Passage for review:
****

React Native isn't a zero-effort way to port a web app to a native app. It lets you share code where it makes sense, but you're still maintaining separate applications targeting different platforms that each have their own quirks and needs. It's similar to how you can't just port a regular native desktop app by using a different compiler; your business logic may be compatible, but you'll still have to do legwork on top of it.
I know, I'm a React Native developer.

I'm just saying that "native client" doesn't necessarily mean separate Mac, Windows and Linux ports; furthermore, for a billion dollar company, a native client of _some_ kind isn't an unrealistic demand.

That's fair; although I'm pretty sure they wouldn't be able to have such a consistent and unique look-and-feel with React Native (you can correct me if I'm wrong). It's debatable whether that's a good tradeoff, but it's totally one that some people would make.
well, consistent with what? If you mean the native Mac/Windows/Linux desktop experience, yes, it's definitely impractical to do that with any size budget. But the current Electron app isn't either. But if you want consistency with the web app, I don't see anything difficult about that.

****

Required tasks:
1. Return the React Native discussion from "I'm just saying" up to and including "people would make.", copied word for word.
2. In the rows, switch "salīdzināt" to "pārbaudīt" from the line with "Biežāk uzdotie jautājumi (BUJ)" up to and including the line with "saderības pārbaudi.". Give back only those lines, with nothing else altered.
The React Native discussion and the rows are unrelated to each other.

****

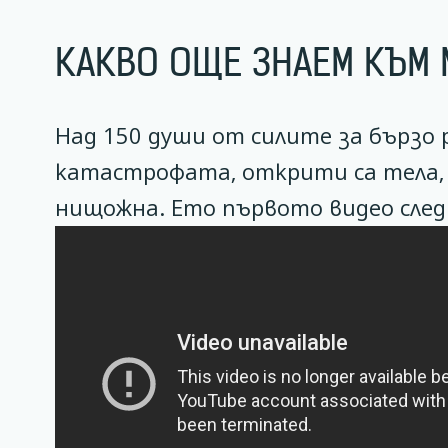
КАКВО ОЩЕ ЗНАЕМ КЪМ 
Над 150 души от силите за бързо
катастрофата, открити са тела, 
нищожна. Ето първото видео сле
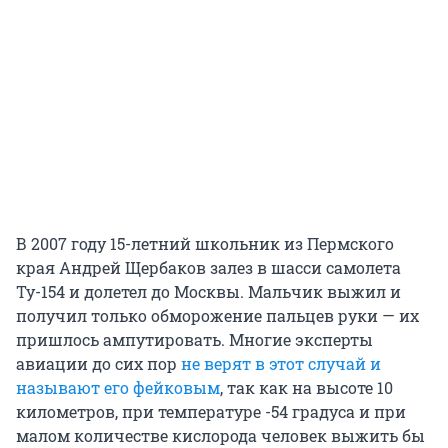
В 2007 году 15-летний школьник из Пермского
края Андрей Щербаков залез в шасси самолета
Ту-154 и долетел до Москвы. Мальчик выжил и
получил только обморожение пальцев руки — их
пришлось ампутировать. Многие эксперты
авиации до сих пор
не верят в этот случай и
называют его фейковым
, так как на высоте 10
километров, при температуре -54 градуса и при
малом количестве кислорода человек выжить бы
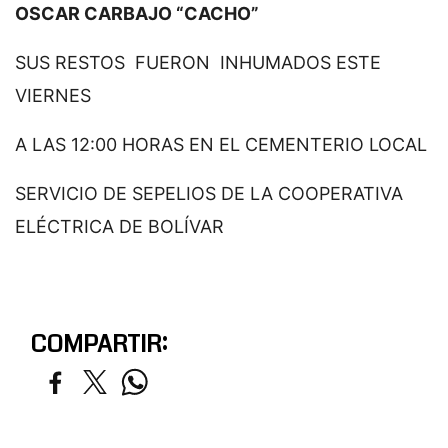
OSCAR CARBAJO “CACHO”
SUS RESTOS FUERON INHUMADOS ESTE
VIERNES
A LAS 12:00 HORAS EN EL CEMENTERIO LOCAL
SERVICIO DE SEPELIOS DE LA COOPERATIVA
ELÉCTRICA DE BOLÍVAR
COMPARTIR:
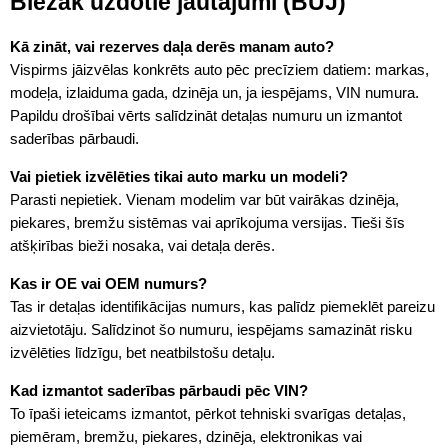
Biežāk uzdotie jautājumi (BUJ)
Kā zināt, vai rezerves daļa derēs manam auto?
Vispirms jāizvēlas konkrēts auto pēc precīziem datiem: markas,
modeļa, izlaiduma gada, dzinēja un, ja iespējams, VIN numura.
Papildu drošībai vērts salīdzināt detaļas numuru un izmantot
saderības pārbaudi.
Vai pietiek izvēlēties tikai auto marku un modeli?
Parasti nepietiek. Vienam modelim var būt vairākas dzinēja,
piekares, bremžu sistēmas vai aprīkojuma versijas. Tieši šīs
atšķirības bieži nosaka, vai detaļa derēs.
Kas ir OE vai OEM numurs?
Tas ir detaļas identifikācijas numurs, kas palīdz piemeklēt pareizu
aizvietotāju. Salīdzinot šo numuru, iespējams samazināt risku
izvēlēties līdzīgu, bet neatbilstošu detaļu.
Kad izmantot saderības pārbaudi pēc VIN?
To īpaši ieteicams izmantot, pērkot tehniski svarīgas detaļas,
piemēram, bremžu, piekares, dzinēja, elektronikas vai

****

Answers for this exercise:
1.
I'm just saying that "native client" doesn't necessarily mean separate Mac, Windows and Linux ports; furthermore, for a billion dollar company, a native client of _some_ kind isn't an unrealistic demand.

That's fair; although I'm pretty sure they wouldn't be able to have such a consistent and unique look-and-feel with React Native (you can correct me if I'm wrong). It's debatable whether that's a good tradeoff, but it's totally one that some people would make.

2.
Biežāk uzdotie jautājumi (BUJ)
Kā zināt, vai rezerves daļa derēs manam auto?
Vispirms jāizvēlas konkrēts auto pēc precīziem datiem: markas,
modeļa, izlaiduma gada, dzinēja un, ja iespējams, VIN numura.
Papildu drošībai vērts pārbaudīt detaļas numuru un izmantot
saderības pārbaudi.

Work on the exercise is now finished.